Required work: Starting from the line that contains "B/c/d|ef g2|ef g2|", output every remaining line of the records below exactly as it appears, that line and the last one included.

Recorded data:
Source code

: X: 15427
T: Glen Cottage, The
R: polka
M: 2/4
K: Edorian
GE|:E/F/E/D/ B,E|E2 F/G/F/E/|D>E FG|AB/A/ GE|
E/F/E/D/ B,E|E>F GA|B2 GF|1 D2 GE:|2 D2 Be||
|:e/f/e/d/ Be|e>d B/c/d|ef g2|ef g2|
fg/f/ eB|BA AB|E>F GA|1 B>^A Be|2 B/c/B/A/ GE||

Task response:
|:e/f/e/d/ Be|e>d B/c/d|ef g2|ef g2|
fg/f/ eB|BA AB|E>F GA|1 B>^A Be|2 B/c/B/A/ GE||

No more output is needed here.